ENTRIES PROVIDED:
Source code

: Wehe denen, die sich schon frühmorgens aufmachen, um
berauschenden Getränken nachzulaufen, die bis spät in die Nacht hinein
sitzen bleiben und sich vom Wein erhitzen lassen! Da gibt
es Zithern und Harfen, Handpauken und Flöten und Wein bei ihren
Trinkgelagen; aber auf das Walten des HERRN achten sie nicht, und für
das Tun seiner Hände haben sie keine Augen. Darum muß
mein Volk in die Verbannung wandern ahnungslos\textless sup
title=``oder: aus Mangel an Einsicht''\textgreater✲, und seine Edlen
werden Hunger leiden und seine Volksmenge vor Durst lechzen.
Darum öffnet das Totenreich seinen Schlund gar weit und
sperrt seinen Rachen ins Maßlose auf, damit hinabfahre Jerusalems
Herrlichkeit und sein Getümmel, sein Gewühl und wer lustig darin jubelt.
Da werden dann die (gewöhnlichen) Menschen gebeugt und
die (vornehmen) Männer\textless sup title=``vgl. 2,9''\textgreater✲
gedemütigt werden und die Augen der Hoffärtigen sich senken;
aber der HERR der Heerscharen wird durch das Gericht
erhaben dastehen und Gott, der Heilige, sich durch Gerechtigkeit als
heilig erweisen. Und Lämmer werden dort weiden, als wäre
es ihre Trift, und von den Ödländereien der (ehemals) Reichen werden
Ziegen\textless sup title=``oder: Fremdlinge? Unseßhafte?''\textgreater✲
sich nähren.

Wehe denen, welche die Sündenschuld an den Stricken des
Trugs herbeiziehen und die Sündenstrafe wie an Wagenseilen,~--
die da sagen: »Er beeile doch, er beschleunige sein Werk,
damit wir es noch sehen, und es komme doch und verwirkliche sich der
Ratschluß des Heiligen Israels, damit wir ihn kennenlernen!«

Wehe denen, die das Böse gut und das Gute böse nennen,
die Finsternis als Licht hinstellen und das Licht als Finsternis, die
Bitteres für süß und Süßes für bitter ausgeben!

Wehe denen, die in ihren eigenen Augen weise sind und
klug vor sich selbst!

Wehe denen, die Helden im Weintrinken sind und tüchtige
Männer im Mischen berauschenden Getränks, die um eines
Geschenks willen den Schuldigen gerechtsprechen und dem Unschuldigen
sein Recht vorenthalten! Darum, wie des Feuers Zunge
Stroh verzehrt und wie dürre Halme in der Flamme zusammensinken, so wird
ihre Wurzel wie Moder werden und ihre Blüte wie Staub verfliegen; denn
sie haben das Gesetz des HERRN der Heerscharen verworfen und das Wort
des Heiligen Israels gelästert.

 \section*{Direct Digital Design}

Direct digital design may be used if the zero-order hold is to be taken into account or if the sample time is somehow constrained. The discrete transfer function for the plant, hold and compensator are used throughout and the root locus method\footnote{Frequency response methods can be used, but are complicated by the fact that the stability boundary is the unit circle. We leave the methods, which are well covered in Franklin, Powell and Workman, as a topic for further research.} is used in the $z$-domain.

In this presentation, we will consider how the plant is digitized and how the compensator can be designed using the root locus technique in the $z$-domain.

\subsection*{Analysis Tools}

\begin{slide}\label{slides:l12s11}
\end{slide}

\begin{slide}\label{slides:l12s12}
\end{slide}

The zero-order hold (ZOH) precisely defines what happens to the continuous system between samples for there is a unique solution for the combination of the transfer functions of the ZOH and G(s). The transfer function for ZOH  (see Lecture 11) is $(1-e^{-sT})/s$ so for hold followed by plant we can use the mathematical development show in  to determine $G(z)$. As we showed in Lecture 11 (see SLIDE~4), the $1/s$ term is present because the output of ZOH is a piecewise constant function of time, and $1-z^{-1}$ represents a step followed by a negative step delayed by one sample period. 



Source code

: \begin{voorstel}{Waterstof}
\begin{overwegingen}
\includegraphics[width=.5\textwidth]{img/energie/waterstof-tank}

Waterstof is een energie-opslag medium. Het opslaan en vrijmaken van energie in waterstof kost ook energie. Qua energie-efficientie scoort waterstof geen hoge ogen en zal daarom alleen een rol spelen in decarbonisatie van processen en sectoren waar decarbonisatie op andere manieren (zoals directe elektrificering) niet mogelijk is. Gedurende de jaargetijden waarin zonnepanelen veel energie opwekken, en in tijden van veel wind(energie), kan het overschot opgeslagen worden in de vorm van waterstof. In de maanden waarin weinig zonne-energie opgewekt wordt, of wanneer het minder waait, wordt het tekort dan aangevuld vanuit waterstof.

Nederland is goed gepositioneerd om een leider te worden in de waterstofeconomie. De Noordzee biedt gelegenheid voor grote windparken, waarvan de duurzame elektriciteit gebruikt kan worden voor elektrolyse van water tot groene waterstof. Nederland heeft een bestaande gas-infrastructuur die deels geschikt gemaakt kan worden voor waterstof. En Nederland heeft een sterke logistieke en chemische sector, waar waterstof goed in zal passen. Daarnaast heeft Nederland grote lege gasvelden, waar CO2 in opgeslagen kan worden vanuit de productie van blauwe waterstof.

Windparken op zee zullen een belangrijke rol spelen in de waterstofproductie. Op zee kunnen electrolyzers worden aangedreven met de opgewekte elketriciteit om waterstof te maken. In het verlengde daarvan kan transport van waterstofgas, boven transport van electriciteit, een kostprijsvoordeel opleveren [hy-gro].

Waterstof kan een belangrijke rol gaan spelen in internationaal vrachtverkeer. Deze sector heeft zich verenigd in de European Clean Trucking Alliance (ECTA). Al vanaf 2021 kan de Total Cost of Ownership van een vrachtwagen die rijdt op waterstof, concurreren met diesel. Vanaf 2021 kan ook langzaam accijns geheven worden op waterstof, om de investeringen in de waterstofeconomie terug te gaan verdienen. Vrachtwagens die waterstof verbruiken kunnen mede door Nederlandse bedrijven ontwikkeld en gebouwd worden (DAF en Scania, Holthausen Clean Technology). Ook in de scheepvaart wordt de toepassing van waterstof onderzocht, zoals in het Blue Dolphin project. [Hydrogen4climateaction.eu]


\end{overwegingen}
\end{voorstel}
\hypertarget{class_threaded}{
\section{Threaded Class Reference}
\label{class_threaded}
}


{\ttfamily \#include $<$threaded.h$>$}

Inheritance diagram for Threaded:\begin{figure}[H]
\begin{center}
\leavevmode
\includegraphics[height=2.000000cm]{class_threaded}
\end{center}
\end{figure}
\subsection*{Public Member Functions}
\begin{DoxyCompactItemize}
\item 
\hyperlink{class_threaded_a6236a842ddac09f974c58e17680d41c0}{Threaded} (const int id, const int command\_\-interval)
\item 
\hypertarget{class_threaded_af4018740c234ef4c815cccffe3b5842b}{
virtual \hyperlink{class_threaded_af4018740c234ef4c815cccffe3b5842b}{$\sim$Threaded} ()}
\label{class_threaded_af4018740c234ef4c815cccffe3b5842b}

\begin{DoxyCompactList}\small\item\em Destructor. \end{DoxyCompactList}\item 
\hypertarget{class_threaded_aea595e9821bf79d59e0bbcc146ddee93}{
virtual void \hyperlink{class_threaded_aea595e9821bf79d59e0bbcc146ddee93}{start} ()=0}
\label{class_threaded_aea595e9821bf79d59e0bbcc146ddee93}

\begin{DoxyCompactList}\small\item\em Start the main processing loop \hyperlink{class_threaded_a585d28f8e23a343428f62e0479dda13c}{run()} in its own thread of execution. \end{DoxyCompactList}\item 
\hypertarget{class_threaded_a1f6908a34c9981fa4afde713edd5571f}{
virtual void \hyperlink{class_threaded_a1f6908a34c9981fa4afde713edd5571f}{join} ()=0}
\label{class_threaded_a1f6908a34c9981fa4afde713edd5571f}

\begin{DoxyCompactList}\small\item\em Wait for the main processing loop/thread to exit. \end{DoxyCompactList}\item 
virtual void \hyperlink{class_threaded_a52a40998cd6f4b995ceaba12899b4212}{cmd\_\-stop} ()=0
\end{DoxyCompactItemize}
...
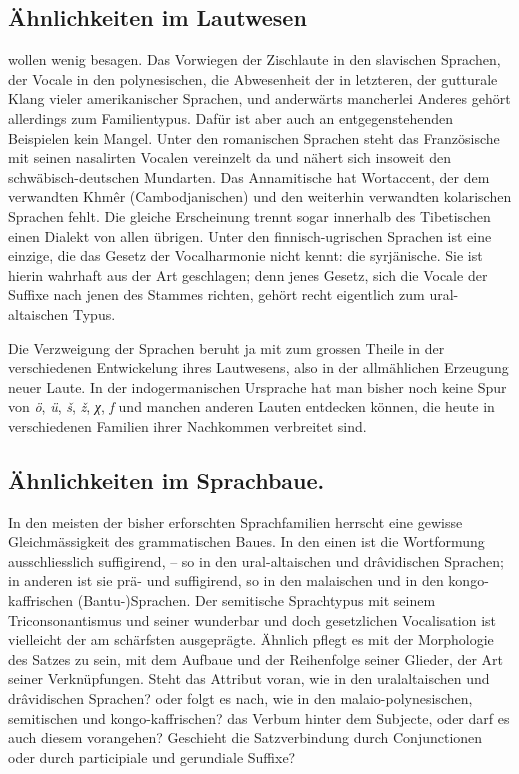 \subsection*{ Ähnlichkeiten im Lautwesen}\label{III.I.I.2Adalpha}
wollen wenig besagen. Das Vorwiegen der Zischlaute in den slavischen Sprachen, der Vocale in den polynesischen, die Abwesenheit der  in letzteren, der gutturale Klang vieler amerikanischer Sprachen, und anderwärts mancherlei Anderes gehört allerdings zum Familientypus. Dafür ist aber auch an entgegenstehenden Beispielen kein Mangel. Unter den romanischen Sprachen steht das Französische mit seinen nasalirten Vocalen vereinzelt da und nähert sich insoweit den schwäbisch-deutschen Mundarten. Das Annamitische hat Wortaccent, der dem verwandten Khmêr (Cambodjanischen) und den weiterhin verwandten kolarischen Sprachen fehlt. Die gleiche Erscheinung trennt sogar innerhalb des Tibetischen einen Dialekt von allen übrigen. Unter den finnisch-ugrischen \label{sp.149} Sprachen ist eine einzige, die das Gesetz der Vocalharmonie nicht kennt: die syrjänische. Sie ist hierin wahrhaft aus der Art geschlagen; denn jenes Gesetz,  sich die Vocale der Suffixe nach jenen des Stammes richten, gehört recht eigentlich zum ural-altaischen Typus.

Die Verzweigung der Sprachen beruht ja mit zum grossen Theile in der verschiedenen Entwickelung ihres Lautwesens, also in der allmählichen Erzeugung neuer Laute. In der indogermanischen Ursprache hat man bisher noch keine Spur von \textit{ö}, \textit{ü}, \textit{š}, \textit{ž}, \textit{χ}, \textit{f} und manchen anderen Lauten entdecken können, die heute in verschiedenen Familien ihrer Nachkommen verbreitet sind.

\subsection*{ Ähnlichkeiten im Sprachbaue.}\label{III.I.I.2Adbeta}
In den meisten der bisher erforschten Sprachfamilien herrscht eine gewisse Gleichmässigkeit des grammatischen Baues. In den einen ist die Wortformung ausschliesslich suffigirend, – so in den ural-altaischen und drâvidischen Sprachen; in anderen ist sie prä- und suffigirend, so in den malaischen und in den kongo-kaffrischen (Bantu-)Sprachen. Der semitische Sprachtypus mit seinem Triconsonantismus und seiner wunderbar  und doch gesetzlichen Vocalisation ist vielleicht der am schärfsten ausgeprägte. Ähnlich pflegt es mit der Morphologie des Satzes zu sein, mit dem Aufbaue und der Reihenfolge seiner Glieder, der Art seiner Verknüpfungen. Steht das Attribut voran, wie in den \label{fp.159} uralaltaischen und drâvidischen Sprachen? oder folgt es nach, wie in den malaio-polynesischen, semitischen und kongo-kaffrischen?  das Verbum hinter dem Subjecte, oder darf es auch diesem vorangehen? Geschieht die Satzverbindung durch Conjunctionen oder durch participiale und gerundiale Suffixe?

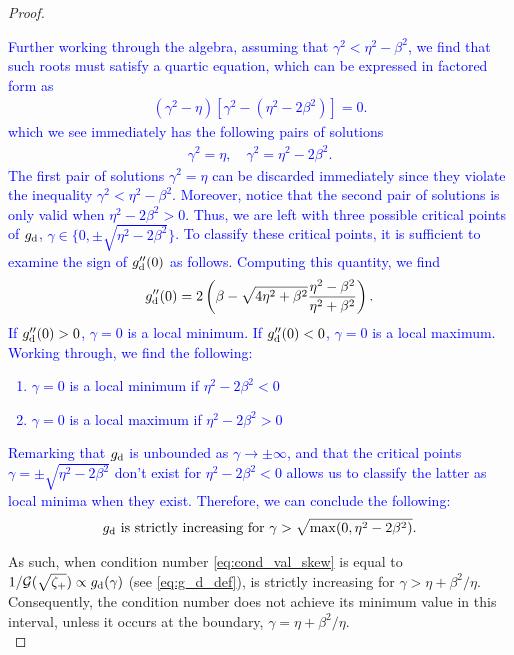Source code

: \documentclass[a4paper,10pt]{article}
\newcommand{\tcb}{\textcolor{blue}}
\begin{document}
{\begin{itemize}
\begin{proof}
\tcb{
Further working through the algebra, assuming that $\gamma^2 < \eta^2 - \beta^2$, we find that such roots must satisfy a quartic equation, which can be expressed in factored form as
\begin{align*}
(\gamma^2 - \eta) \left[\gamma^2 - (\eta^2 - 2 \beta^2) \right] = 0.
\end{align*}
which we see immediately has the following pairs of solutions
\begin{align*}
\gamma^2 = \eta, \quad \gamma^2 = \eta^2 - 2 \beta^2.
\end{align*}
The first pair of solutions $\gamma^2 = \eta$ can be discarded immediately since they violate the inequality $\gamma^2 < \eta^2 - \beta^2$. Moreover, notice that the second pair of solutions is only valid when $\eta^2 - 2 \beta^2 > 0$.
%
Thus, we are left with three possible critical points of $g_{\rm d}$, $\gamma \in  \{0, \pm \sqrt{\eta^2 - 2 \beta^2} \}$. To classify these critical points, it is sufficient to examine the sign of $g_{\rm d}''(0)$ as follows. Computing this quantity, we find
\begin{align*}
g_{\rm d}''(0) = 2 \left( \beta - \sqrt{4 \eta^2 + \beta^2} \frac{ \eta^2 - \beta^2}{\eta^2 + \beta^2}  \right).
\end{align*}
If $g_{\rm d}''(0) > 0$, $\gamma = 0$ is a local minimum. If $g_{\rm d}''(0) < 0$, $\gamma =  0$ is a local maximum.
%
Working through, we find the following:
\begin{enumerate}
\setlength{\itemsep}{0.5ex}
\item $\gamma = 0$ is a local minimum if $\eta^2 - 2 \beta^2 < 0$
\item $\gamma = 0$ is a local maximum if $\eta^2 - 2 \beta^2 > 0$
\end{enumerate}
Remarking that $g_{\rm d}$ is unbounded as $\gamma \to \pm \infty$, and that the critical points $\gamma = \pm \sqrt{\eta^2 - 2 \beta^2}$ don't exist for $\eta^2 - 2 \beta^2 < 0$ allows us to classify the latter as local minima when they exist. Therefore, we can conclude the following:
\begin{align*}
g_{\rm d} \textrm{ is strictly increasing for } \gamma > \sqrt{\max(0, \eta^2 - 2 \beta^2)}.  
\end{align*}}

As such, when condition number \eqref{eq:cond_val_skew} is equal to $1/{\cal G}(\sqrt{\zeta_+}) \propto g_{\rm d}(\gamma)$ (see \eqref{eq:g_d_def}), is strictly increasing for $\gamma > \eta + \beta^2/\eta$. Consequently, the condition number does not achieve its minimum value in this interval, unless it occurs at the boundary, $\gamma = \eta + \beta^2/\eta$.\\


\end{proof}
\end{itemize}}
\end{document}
==
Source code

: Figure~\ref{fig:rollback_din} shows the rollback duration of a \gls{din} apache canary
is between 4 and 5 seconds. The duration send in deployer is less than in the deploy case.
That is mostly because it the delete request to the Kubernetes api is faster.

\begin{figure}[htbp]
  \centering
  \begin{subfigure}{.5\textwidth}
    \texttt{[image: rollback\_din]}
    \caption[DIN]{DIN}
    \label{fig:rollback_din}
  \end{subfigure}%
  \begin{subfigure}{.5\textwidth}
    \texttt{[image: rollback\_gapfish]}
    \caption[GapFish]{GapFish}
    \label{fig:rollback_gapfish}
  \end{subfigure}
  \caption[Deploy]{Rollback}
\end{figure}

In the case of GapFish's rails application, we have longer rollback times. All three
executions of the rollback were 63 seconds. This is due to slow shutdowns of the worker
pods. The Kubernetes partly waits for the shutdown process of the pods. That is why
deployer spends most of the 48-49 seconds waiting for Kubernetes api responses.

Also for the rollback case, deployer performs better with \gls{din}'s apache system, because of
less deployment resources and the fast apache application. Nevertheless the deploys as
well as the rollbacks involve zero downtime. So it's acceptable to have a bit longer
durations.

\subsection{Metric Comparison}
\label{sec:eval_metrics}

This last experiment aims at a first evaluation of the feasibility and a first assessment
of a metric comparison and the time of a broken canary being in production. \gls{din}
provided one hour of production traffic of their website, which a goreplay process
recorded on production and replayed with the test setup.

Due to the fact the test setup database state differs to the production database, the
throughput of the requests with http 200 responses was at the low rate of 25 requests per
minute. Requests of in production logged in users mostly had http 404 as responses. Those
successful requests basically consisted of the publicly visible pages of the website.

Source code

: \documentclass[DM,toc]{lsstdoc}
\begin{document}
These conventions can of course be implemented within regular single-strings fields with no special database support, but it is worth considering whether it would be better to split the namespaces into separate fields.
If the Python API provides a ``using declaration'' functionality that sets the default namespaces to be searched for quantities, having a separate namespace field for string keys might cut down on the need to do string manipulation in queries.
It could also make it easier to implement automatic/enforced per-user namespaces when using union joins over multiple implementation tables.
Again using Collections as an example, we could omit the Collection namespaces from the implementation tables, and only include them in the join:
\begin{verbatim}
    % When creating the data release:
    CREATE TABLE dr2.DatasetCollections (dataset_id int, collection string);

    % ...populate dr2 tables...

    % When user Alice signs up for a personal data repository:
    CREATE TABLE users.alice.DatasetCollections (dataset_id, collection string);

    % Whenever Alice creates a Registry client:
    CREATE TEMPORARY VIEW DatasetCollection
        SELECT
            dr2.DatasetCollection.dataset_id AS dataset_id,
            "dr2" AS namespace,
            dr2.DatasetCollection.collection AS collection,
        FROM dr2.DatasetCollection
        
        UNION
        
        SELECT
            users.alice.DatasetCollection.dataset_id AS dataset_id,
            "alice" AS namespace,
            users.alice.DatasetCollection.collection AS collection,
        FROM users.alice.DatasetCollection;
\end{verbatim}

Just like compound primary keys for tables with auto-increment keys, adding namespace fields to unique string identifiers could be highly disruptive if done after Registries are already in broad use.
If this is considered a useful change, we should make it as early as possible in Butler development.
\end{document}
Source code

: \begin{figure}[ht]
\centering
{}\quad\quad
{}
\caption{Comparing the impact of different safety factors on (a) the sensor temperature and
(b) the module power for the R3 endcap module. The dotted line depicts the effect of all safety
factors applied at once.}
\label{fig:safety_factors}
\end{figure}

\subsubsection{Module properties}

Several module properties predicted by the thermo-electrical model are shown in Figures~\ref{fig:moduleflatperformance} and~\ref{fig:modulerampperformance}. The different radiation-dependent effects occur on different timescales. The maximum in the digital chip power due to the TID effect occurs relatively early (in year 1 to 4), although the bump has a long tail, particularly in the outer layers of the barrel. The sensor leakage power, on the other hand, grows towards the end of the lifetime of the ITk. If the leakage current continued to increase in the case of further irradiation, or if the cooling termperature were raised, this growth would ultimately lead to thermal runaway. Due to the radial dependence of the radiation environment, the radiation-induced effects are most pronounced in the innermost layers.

WORK REQUEST: Please return all lines in the material above that include the word "deployer".

ANSWER TO THIS EXERCISE:
is between 4 and 5 seconds. The duration send in deployer is less than in the deploy case.
deployer spends most of the 48-49 seconds waiting for Kubernetes api responses.
Also for the rollback case, deployer performs better with \gls{din}'s apache system, because of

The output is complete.